=== Try it ===
Your task is to copy the stretch of lines in the records below that begins with the line containing "#504b66; stroke-width: 30" and ends with the line containing "middle; dominant-baseline: central;", exactly as written, with nothing added.

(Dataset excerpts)

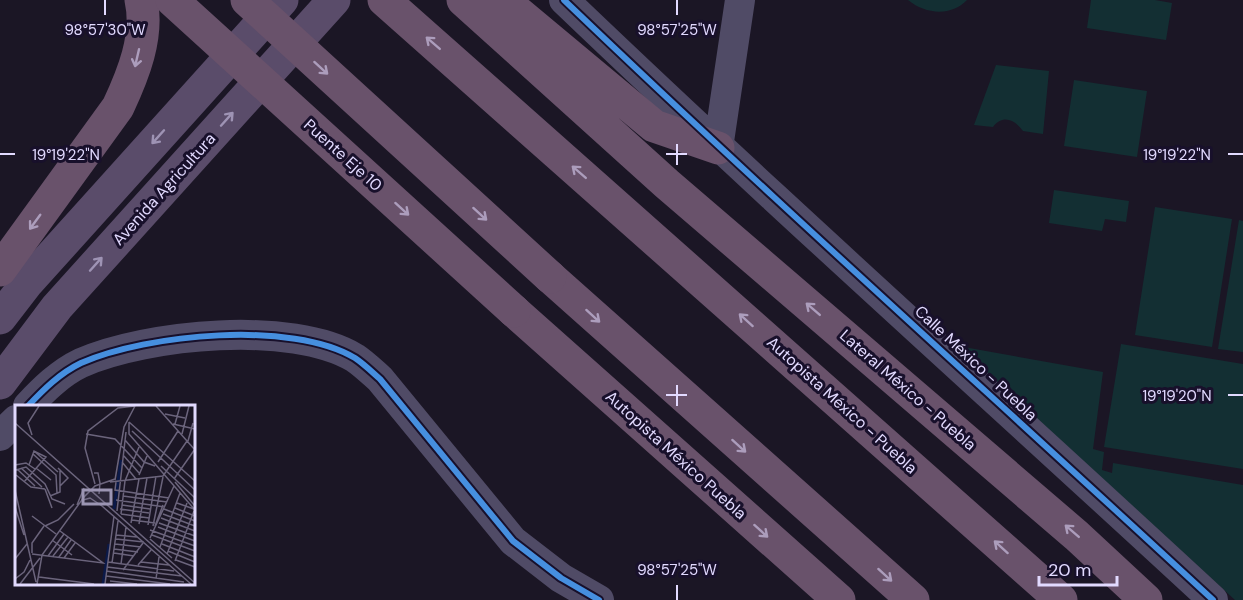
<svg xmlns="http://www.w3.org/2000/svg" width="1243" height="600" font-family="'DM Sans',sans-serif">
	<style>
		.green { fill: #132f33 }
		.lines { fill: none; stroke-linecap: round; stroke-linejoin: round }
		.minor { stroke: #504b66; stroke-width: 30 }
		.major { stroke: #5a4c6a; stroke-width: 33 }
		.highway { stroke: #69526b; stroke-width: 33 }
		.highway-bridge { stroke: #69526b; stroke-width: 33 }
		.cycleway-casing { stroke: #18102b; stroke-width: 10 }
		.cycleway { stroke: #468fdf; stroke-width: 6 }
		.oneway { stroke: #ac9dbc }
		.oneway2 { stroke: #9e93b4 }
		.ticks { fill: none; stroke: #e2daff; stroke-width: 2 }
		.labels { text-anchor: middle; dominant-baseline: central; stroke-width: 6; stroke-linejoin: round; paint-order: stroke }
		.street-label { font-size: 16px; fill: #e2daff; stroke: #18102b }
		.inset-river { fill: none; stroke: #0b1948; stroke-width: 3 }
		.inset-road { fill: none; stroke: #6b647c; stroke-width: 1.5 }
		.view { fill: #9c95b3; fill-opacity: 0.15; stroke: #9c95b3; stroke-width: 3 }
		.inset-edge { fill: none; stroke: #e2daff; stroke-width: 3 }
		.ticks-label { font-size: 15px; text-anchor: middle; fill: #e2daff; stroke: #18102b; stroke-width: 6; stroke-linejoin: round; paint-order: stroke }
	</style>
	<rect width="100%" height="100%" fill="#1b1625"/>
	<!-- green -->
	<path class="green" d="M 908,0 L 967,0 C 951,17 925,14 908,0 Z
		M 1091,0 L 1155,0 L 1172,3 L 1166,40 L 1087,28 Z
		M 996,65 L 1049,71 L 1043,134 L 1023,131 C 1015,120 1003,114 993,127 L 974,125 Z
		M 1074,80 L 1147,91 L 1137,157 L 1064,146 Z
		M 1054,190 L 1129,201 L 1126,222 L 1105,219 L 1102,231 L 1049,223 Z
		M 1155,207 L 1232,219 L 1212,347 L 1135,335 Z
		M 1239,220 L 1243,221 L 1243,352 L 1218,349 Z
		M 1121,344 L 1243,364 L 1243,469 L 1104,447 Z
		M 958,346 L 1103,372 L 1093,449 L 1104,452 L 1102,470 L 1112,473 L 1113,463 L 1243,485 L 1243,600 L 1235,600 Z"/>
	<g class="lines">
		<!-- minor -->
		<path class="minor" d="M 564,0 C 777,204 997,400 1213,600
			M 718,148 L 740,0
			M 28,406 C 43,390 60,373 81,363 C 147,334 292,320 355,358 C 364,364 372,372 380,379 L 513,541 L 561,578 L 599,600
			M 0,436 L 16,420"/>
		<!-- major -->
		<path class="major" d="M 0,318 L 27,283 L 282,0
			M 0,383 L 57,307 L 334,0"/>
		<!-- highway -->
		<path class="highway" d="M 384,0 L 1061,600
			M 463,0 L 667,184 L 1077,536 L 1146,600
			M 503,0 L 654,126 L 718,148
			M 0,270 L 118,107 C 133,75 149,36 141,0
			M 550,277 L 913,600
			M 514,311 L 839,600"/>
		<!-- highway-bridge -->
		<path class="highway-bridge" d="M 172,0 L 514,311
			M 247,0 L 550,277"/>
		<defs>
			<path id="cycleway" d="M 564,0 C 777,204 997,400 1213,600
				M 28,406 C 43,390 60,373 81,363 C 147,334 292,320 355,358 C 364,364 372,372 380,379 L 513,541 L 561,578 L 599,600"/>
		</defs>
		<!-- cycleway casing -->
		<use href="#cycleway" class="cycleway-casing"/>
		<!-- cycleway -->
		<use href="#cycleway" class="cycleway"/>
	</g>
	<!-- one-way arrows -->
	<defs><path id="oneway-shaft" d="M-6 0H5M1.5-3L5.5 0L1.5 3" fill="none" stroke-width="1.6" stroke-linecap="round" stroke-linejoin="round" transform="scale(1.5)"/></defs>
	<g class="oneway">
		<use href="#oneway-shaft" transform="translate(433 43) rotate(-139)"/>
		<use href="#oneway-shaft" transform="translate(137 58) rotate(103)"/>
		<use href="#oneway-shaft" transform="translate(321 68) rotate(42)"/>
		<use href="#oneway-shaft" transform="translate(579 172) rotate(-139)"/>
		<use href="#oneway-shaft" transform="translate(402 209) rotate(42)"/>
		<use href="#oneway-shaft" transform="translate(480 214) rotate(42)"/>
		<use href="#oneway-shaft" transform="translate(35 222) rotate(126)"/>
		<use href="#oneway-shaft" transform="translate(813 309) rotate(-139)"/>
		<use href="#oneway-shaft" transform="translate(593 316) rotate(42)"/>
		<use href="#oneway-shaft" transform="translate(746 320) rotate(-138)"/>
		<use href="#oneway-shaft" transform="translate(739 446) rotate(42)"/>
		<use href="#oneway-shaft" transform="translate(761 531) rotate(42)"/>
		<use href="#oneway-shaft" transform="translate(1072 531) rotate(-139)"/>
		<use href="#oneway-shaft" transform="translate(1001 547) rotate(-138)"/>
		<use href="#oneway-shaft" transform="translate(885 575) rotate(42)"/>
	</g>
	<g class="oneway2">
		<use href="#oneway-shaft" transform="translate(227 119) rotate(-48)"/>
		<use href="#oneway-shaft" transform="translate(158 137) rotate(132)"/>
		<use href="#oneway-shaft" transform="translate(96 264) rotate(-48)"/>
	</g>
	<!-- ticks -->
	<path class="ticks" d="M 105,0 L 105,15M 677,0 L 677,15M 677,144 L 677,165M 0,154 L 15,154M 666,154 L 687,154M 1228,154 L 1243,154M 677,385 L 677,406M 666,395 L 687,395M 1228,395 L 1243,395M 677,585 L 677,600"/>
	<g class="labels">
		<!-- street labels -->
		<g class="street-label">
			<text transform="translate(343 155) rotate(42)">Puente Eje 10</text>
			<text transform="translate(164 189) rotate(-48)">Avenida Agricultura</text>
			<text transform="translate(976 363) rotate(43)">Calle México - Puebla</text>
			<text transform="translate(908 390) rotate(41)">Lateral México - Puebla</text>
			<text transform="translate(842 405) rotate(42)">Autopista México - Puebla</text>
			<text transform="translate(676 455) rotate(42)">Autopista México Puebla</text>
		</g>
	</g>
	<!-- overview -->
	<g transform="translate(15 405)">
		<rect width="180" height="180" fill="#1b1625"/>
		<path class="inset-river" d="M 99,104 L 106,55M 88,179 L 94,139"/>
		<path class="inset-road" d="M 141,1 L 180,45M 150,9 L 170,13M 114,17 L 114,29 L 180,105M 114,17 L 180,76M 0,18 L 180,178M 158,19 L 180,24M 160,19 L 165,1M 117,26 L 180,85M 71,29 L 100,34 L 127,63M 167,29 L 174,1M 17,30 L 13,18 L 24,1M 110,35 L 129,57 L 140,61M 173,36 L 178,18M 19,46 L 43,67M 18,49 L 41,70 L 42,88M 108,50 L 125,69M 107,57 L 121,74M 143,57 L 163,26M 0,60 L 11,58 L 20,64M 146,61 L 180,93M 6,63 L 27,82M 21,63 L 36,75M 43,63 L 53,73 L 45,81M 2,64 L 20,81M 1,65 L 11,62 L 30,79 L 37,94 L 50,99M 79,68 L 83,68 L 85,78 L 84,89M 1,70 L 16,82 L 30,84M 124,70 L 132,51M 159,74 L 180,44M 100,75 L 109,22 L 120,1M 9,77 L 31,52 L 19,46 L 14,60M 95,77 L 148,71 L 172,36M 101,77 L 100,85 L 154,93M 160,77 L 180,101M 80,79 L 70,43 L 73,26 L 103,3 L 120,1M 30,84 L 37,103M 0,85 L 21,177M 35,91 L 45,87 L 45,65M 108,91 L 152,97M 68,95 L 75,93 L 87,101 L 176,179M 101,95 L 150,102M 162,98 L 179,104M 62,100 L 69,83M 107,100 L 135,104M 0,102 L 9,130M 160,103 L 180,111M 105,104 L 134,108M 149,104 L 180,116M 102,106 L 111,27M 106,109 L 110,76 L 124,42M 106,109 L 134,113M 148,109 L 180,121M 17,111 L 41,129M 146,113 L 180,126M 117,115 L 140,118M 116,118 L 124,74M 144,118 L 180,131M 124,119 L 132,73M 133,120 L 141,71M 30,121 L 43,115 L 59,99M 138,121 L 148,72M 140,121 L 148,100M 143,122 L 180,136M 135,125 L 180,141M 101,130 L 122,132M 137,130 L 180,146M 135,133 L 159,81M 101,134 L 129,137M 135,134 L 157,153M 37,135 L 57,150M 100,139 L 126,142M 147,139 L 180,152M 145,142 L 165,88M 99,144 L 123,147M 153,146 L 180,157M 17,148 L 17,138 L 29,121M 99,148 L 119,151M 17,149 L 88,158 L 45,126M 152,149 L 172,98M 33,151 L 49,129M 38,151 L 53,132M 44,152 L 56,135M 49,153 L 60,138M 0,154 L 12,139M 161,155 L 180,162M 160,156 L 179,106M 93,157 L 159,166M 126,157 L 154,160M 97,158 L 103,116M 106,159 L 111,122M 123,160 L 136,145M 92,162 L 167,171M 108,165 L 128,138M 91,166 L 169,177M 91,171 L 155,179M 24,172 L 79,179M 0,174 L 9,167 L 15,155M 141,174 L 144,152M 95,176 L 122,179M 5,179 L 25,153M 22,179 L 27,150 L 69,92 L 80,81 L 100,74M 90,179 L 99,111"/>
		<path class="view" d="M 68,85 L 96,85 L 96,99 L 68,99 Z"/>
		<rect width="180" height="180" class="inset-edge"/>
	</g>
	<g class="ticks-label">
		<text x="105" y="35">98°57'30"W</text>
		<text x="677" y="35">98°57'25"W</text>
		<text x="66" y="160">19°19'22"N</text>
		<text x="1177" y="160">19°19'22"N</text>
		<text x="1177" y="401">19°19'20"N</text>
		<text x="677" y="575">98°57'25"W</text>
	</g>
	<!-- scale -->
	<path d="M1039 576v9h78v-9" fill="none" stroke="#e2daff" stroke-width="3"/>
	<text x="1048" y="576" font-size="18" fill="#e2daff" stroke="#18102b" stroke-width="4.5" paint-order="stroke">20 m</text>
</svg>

=== Response to this task ===
		.minor { stroke: #504b66; stroke-width: 30 }
		.major { stroke: #5a4c6a; stroke-width: 33 }
		.highway { stroke: #69526b; stroke-width: 33 }
		.highway-bridge { stroke: #69526b; stroke-width: 33 }
		.cycleway-casing { stroke: #18102b; stroke-width: 10 }
		.cycleway { stroke: #468fdf; stroke-width: 6 }
		.oneway { stroke: #ac9dbc }
		.oneway2 { stroke: #9e93b4 }
		.ticks { fill: none; stroke: #e2daff; stroke-width: 2 }
		.labels { text-anchor: middle; dominant-baseline: central; stroke-width: 6; stroke-linejoin: round; paint-order: stroke }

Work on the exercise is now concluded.